Am 2. Mai 1907 bekundete der für das Schulwesen zuständige großherzogliche Justizminister Ruhstrat erstmals die konkrete Absicht der Regierung, sowohl in Rüstringen als auch in Oldenburg und in Cloppenburg neue staatliche höhere Schulen zu gründen. Die Lobbyisten der drei Projekte fürchteten jedoch, daß dem strukturschwachen Land die Mittel zur gleichzeitigen Realisierung fehlen würden, und führten daher untereinander einen langwierigen und erbitterten Streit über die bevorzugte Behandlung des jeweils von ihnen favorisierten Projekts, so daß noch fast 7 Jahre vergingen, bevor die Regierung endlich daran gehen konnte, ihre bereits im Jahre 1907 bekundete Absicht in die Wirklichkeit umzusetzen. Am 16. Dezember 1913 gab die Mehrheit des Oldenburgischen Landtages endlich ihre grundsätzliche Zustimmung, daß sowohl in Rüstringen als auch in der Landeshauptstadt und in Cloppenburg neue Gymnasien errichtet werden sollten. Aber noch am 19. Dezember 1913 versuchte die sozialdemokratische Landtagsfraktion das Cloppenburger projekt noch einmal zu stoppen, indem sie im Landtag den Antrag stellte, die erforderlichen Mittel zunächst nur für die Neugründungen in Oldenburg und Rüstringen zu bewilligen, um diese Schulen dementsprechend personell und materiell besser ausstatten zu können.

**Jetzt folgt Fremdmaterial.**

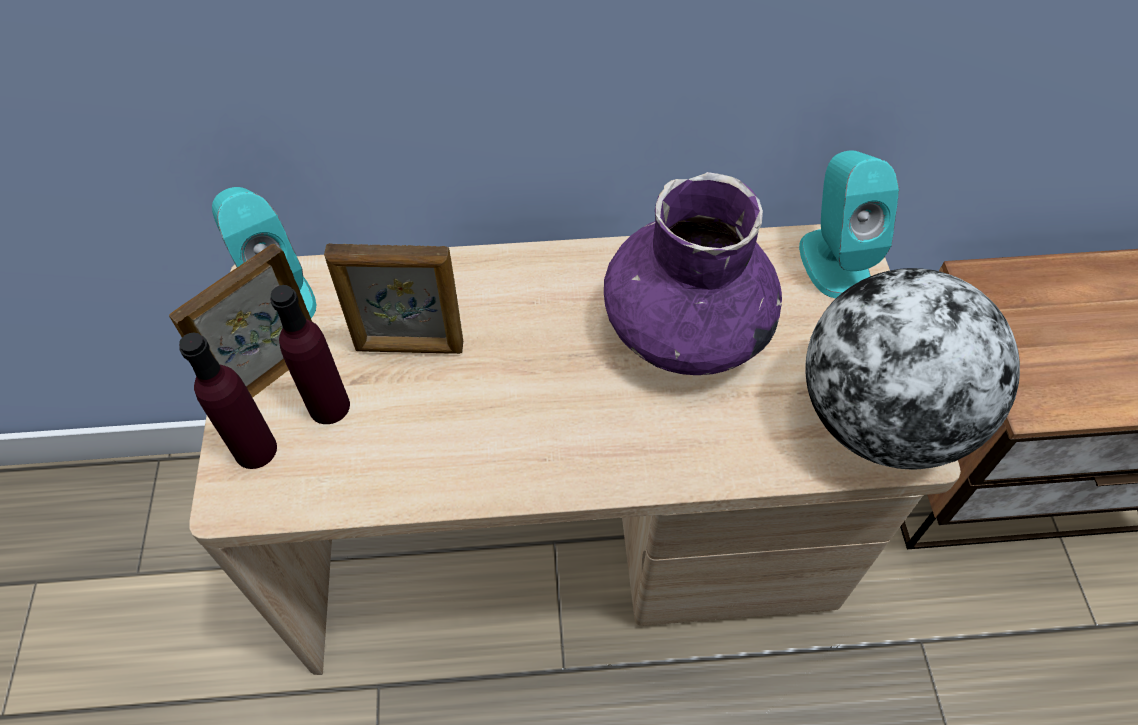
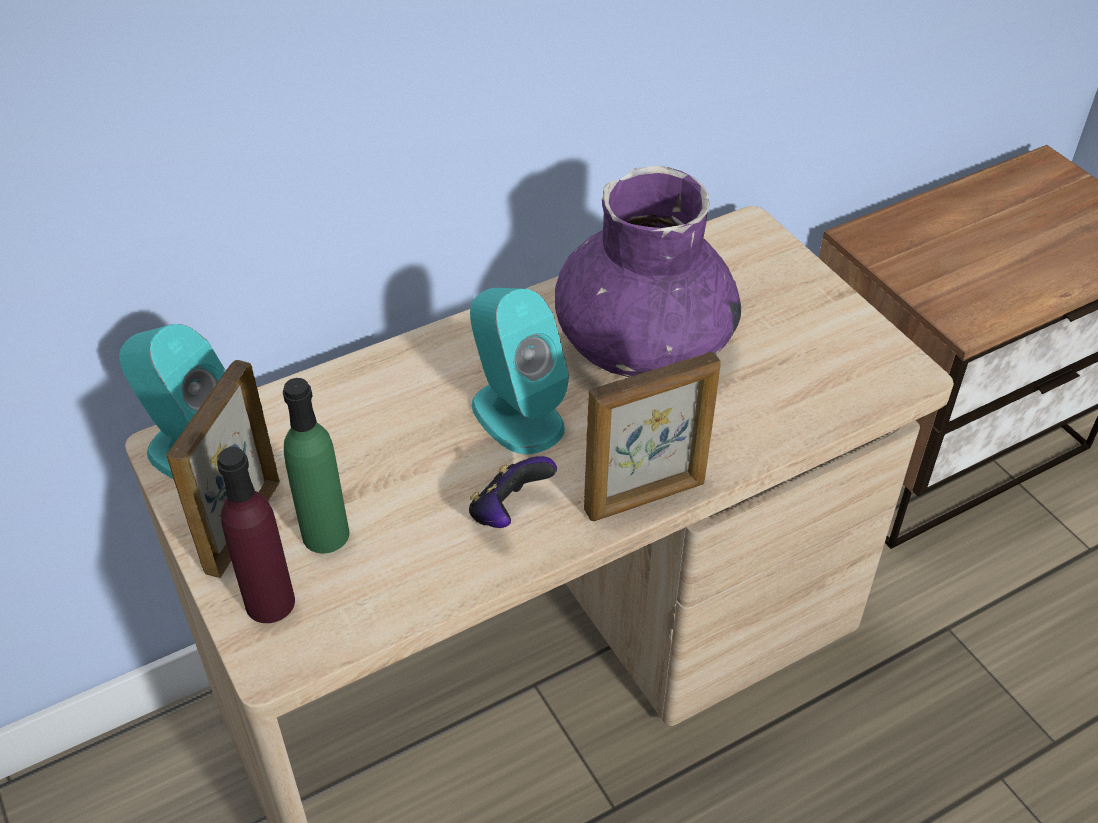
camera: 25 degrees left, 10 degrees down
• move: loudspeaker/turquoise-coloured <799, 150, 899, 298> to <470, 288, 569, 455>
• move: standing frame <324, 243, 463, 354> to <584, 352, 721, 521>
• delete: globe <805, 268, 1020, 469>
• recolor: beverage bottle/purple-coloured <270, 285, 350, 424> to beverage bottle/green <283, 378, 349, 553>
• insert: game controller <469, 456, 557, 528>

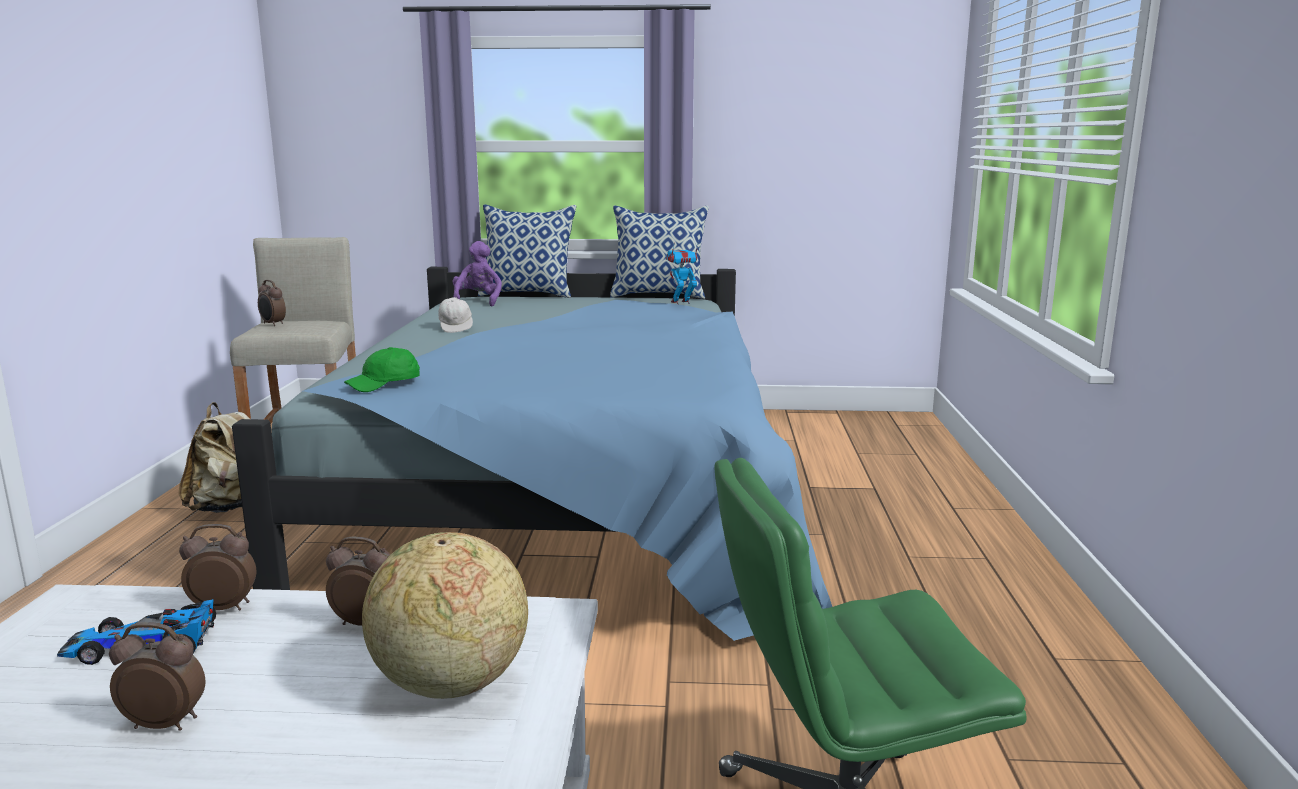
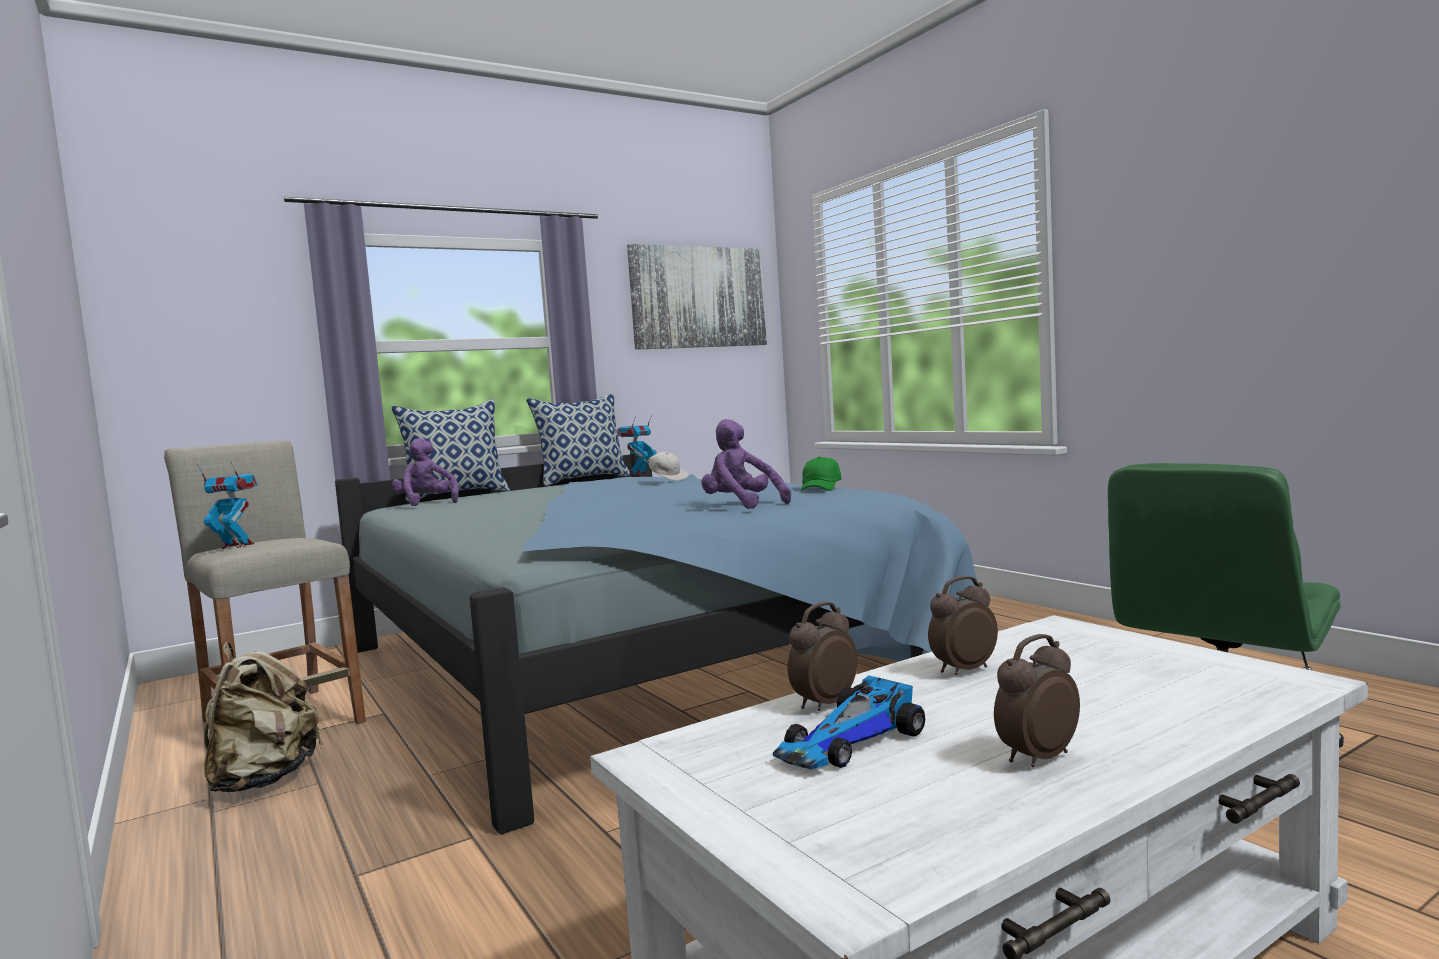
camera: 35 degrees left, 10 degrees down
• replace: alarm clock <258, 280, 286, 326> to robot figure <197, 462, 258, 549>
• move: cap/white-coloured <438, 297, 473, 333> to <644, 452, 689, 481>
• move: cap/green <344, 347, 420, 392> to <801, 457, 841, 491>
• delete: globe <362, 532, 528, 699>
• insert: wall picture <627, 244, 767, 350>
• insert: soft toy/purple-coloured <701, 419, 791, 509>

Die Regierung gab jedoch zu verstehen, daß sie nicht geneigt sei, sich das "Schulbukett" durch den Landtag zerpflücken zu lassen, und erreichte schließlich durch die Drohung, im Falle der Annahme des sozialdemokratischen Antrages das ganze Schulneubauprogramm zurückzustellen, daß der Antrag abgelehnt wurde und auch die Cloppenburger Interessen in angemessener Form Berücksichtigung fanden. Bereits am 15. Januar 1914 veröffentlichte die in Cloppenburg erscheinende Münsterlandische Tageszeitung einen Lehrplan des neuen "Großherzoglichen Realprogymnasiums" in Cloppenburg. Bald darauf wurden im Amtszimmer des Direktors der "Vereinigten Ackerbau- und Höheren Bürgerschule" auch die ersten Anmeldungen von Schülern für die neue Schule entgegengenommen. Am 21. April 1914, dem ersten Schultag nach den Osterferien, unterzogen sich die in die Sexta, d.h. in die Eingangsklasse der neuen Schule eintretenden Schüler einer Aufnahmeprüfung; am Tage darauf, dem bereits erwähnten Tag der feierlichen Eröffnung der neuen Schule, wurden der Offentlichkeit erstmalig auch der Direktor und das Lehrerkollegium der Schule vorgestellt. Einen weiteren Tag später, am 29. April 1914, wurde der Unterrichtsbetrieb aufgenommen, einstweilen noch in dem Gebäude der gleichzeitig aufgelösten höheren Bürgerschule; aber ein eigenes Schulgebäude für die Neugründung befand sich bereits im Planungsstadium.